In the embodiment of the invention, the retrieval is carried out by depending on the syntax, and even if the retrieval is carried out on relatively complex syntax points or syntax points containing syntax components with relatively long distance, relatively accurate results can be obtained; the vocabulary difficulty level can be limited during retrieval, so that teachers can fully consider the Chinese level of students during retrieval, example sentences suitable for different students can be retrieved, and the retrieval pertinence is improved; the capturing function facilitates the teacher to check the indefinite components in the sentence, and can help the teacher to check the collocation and clustering among the vocabularies more easily. The functions play a great role in the search of example sentences by teachers, improve the quality and efficiency of lesson preparation by teachers, and also help teaching materials or test paper to compile and provide rich examples.

Fig. 4 is a schematic structural diagram of an electronic terminal 400 according to an embodiment of the present invention, where the electronic terminal 400 may generate relatively large differences due to different configurations or performances, and may include one or more processors (CPUs) 401 and one or more memories 402, where at least one instruction is stored in the memory 402, and the at least one instruction is loaded and executed by the processor 401 to implement the steps of the above method for performing retrieval based on syntax points.

In an exemplary embodiment, a computer-readable storage medium, such as a memory, is also provided that includes instructions executable by a processor in a terminal to perform the above-described method for syntax point based retrieval. For example, the computer readable storage medium may be a ROM, a Random Access Memory (RAM), a CD-ROM, a magnetic tape, a floppy disk, an optical data storage device, and the like.

It will be understood by those skilled in the art that all or part of the steps for implementing the above embodiments may be implemented by hardware, or may be implemented by a program instructing relevant hardware, where the program may be stored in a computer-readable storage medium, and the above-mentioned storage medium may be a read-only memory, a magnetic disk or an optical disk, etc.

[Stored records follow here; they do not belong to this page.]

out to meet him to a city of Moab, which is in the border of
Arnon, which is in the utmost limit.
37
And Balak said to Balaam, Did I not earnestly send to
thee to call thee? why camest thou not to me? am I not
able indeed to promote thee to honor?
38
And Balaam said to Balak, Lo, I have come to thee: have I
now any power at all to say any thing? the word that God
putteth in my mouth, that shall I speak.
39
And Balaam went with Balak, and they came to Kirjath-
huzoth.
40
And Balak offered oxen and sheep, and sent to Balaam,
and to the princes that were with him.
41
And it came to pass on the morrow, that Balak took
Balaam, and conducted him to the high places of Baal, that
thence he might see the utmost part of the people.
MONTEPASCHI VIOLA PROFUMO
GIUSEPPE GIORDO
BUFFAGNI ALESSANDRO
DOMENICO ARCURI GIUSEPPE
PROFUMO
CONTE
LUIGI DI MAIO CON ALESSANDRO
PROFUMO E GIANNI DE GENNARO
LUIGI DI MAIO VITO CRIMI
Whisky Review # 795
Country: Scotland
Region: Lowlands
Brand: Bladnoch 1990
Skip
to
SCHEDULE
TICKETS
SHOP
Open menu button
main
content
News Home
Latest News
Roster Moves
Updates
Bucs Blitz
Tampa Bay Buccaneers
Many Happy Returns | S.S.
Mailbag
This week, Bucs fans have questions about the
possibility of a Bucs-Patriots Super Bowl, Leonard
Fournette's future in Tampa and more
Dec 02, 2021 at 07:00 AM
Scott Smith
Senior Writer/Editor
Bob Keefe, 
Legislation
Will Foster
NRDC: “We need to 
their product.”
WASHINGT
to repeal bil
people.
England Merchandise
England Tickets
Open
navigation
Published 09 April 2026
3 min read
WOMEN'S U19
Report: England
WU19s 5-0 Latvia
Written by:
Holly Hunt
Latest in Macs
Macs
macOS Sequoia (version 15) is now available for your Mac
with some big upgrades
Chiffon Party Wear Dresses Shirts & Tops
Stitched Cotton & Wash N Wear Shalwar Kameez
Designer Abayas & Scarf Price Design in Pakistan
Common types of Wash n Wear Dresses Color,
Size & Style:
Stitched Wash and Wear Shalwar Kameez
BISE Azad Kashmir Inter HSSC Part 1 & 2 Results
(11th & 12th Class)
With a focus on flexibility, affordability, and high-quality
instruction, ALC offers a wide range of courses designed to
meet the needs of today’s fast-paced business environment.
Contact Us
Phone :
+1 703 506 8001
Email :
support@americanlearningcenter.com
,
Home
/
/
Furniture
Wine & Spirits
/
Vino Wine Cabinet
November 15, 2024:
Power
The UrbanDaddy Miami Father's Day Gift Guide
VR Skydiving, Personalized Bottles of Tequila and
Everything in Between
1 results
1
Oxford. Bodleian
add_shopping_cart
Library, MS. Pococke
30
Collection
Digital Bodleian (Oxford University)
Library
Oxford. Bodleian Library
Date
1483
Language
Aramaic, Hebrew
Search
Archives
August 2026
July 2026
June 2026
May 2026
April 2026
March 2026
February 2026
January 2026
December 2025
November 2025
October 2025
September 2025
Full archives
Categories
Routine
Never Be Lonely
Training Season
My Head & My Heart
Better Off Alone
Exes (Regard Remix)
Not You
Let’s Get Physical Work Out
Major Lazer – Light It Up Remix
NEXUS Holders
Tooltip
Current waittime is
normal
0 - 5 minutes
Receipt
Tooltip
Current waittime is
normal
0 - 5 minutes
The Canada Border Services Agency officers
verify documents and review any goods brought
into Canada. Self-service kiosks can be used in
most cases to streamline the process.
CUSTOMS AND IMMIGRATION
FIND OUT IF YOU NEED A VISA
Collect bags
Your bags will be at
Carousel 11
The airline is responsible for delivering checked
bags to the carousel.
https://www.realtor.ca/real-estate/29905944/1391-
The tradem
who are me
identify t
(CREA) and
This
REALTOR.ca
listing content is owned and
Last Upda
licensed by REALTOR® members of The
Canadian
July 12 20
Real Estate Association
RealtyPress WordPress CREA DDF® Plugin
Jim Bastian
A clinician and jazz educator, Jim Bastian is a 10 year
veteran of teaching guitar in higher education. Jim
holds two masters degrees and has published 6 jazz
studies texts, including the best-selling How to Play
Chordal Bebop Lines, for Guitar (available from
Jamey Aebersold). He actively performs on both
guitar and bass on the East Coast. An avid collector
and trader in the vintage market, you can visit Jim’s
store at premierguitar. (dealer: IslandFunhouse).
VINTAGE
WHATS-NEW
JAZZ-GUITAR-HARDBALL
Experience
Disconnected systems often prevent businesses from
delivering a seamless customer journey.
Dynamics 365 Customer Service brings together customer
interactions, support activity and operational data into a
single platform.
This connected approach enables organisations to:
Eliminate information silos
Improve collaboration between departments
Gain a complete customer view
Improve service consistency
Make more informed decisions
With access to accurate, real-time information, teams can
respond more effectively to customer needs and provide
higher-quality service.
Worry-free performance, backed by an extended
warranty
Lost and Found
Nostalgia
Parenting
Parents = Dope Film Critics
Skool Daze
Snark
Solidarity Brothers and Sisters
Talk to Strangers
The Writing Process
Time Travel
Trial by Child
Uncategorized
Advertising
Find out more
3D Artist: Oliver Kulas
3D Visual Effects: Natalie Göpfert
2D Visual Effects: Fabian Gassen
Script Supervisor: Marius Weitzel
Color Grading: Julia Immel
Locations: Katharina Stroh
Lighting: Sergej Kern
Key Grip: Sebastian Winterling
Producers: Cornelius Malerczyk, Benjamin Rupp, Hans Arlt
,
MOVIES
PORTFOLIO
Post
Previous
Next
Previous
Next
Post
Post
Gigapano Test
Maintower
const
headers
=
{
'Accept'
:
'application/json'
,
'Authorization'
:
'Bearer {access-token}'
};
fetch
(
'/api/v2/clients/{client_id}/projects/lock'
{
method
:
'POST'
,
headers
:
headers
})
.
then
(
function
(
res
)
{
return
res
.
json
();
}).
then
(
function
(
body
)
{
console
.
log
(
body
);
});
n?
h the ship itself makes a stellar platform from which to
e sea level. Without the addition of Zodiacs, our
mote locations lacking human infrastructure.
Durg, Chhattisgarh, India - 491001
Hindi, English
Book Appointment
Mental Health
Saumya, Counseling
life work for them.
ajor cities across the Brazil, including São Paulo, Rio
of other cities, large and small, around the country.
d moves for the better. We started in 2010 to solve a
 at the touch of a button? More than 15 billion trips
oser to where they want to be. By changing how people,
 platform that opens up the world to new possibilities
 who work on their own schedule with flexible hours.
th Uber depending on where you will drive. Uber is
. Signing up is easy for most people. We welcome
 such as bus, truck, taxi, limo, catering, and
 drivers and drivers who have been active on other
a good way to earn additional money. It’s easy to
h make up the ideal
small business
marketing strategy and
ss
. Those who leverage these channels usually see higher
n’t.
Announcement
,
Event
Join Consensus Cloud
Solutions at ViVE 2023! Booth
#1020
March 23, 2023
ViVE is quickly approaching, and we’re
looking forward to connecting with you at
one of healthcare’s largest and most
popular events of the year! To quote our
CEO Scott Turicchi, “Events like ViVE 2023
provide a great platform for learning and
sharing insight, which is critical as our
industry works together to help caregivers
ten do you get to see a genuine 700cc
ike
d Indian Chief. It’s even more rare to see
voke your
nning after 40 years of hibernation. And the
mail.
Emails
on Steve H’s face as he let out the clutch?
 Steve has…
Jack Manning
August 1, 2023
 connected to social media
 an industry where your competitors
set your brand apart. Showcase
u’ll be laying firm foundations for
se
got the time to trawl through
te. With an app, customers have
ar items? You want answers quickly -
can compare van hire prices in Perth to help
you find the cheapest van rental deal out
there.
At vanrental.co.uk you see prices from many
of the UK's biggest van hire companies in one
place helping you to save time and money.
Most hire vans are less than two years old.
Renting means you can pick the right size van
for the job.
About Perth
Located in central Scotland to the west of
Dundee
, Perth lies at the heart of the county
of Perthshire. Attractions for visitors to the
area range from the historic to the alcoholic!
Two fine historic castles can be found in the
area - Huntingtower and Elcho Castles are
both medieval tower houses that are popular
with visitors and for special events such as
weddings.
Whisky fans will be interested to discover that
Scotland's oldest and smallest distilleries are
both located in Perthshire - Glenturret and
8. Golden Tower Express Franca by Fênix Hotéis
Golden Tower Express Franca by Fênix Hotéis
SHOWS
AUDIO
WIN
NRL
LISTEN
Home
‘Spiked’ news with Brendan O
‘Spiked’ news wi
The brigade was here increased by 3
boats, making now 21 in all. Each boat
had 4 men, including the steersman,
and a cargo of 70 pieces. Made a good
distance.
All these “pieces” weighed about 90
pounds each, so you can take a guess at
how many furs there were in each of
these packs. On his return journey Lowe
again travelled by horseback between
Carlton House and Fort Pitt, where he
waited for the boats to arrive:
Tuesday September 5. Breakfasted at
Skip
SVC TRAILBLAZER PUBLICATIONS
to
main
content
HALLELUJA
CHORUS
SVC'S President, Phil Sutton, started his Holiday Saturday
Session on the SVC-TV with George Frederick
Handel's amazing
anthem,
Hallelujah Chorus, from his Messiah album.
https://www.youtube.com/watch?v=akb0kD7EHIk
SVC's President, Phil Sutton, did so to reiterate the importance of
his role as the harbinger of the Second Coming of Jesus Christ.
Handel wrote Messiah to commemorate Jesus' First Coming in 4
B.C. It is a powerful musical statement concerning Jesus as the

The above description is only for the purpose of illustrating the preferred embodiments of the present invention and is not to be construed as limiting the invention, and any modifications, equivalents, improvements and the like that fall within the spirit and principle of the present invention are intended to be included therein.

Claims

1. A method for performing a search based on grammar points, the method comprising:

s4, obtaining a pre-established grammar point, and determining a specific retrieval formula of different types of retrieval corresponding to the grammar point according to the rule;

2. The method according to claim 1, wherein the preprocessing the original corpus file comprises:

3. The method of claim 1, wherein the initial searchable configuration module comprises: character item, part of speech tag item, named entity item, dependency item, word difficulty item and complex item.

4. The method of claim 1, wherein the different types of searches comprise normal type searches and pattern searches.

5. The method of claim 4, wherein the generic search includes a base search, a dependency search, and a capture.

6. A text-core retrieval platform is characterized by comprising a VUE front-end module, a Tornado rear-end module, a corpus tagging module and an Odinson rear-end module; wherein:

the VUE front-end module is used for user interaction;

the corpus labeling module is used for labeling corpora;

the Odinson back end module is used for providing retrieval service,

7. An apparatus for performing a search based on grammar points, the apparatus comprising:

8. The apparatus according to claim 7, wherein the preprocessing the raw corpus file comprises:

9. The apparatus of claim 7, wherein the initial searchable configuration module comprises: character item, part of speech tag item, named entity item, dependency item, word difficulty item and complex item.

10. The apparatus of claim 7, wherein the different types of searches comprise normal type searches and pattern searches, and wherein normal searches comprise base searches, dependent searches, and traps.